Nous voyons que les prédictions quant aux types d’emplois qui vont être le plus impactés sont loin d’être cohérentes. Il en va de même quant à l’ampleur de cet impact, donc au nombre d’emplois qui vont être touchés. En effet, si pour le rapport français de la Commission Intelligence Artificielle du 13 mars, « Les emplois directement remplaçables par l’IA ne représenteraient que 5 % des emplois d’un pays comme la France », d’après une étude de McKinsey, 60 % des métiers pourraient être impactés par l’automatisation, d’ici 2030. Et d’après une étude d’Antonin Bergeaud (HEC), l’automatisation concerne environ 20 % des travailleurs. Enfin, pour d’autres optimistes (lemondeinformatique.fr), l’IA est destinée à créer bien plus d’emplois qu’elle ne va en détruire, elle devrait même créer 500 millions d’emplois d’ici 2033.

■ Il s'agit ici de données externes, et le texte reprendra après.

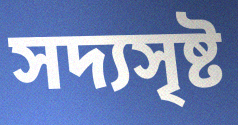
সদ্যসৃষ্ট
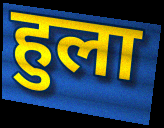
हुला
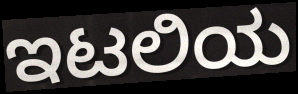
ಇಟಲಿಯ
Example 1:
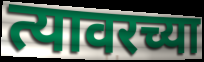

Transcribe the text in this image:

त्यावरच्या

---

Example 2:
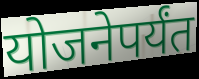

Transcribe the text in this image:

योजनेपर्यंत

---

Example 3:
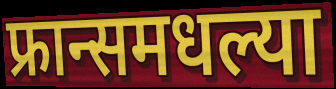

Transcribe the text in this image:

फ्रान्समधल्या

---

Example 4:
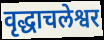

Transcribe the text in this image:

वृद्धाचलेश्वर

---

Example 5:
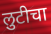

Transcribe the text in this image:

लुटीचा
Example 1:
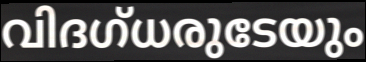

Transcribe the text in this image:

വിദഗ്ധരുടേയും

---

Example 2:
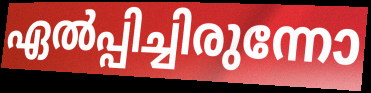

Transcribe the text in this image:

ഏൽപ്പിച്ചിരുന്നോ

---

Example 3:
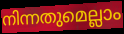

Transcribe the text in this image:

നിന്നതുമെല്ലാം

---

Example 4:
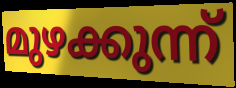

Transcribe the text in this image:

മുഴക്കുന്ന്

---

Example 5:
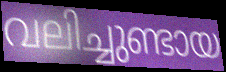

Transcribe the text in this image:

വലിച്ചുണ്ടായ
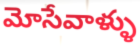
మోసేవాళ్ళు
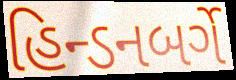
હિન્ડનબર્ગે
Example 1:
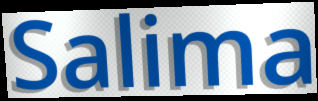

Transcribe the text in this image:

Salima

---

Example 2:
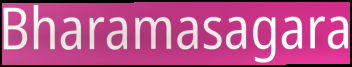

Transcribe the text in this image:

Bharamasagara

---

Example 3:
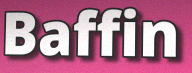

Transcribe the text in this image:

Baffin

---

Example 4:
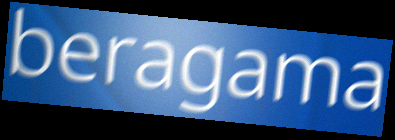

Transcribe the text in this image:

beragama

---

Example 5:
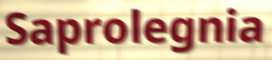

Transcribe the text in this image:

Saprolegnia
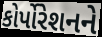
કોર્પોરેશનને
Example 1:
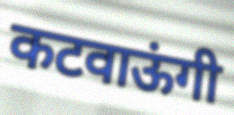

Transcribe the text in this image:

कटवाऊंगी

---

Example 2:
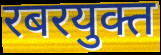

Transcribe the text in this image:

रबरयुक्त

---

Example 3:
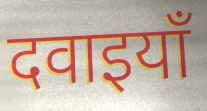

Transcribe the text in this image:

दवाइयाँ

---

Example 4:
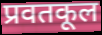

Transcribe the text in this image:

प्रवतकूल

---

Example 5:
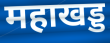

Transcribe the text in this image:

महाखड्ड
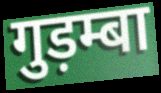
गुड़म्बा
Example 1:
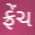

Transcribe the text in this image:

ફ્રેંચ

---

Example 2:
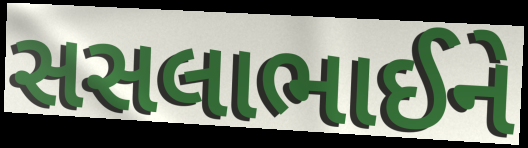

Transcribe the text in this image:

સસલાભાઈને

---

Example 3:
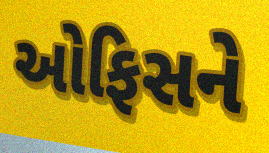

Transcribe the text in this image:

Nous l’avons vu, lorsque nous voulons évaluer l’impact de l’IA sur l’emploi, nous naviguons en eaux troubles, comme c’est aussi le cas dans ses rapports avec l’éthique ou la vie privée par exemple. Mais nous fonçons tête baissée ! Ce qui est certain par contre, c’est que le développement très rapide de l’IA que nous connaissons depuis plusieurs années va induire une mutation du monde du travail. Un rapport du forum économique de Davos, indiquait déjà en 2016 que 65 % des enfants qui entraient à cette époque à l’école primaire occuperaient plus tard des emplois qui n’existaient pas encore. Et de nombreux chercheurs s’accordent à dire que ces nouveaux emplois nécessiteront plus de qualification, de compétences mais aussi plus de responsabilités. Et l’IA transformera aussi beaucoup l’organisation du travail et pourrait engendrer une perte d’autonomie du salarié et automatiser des contrôles de plus en plus insidieux, auxquels des risques psychosociaux pourraient être associés. Mais ceci est encore une autre joyeuseté de l’intelligence artificielle dont nous parlerons peut-être dans un prochain épisode.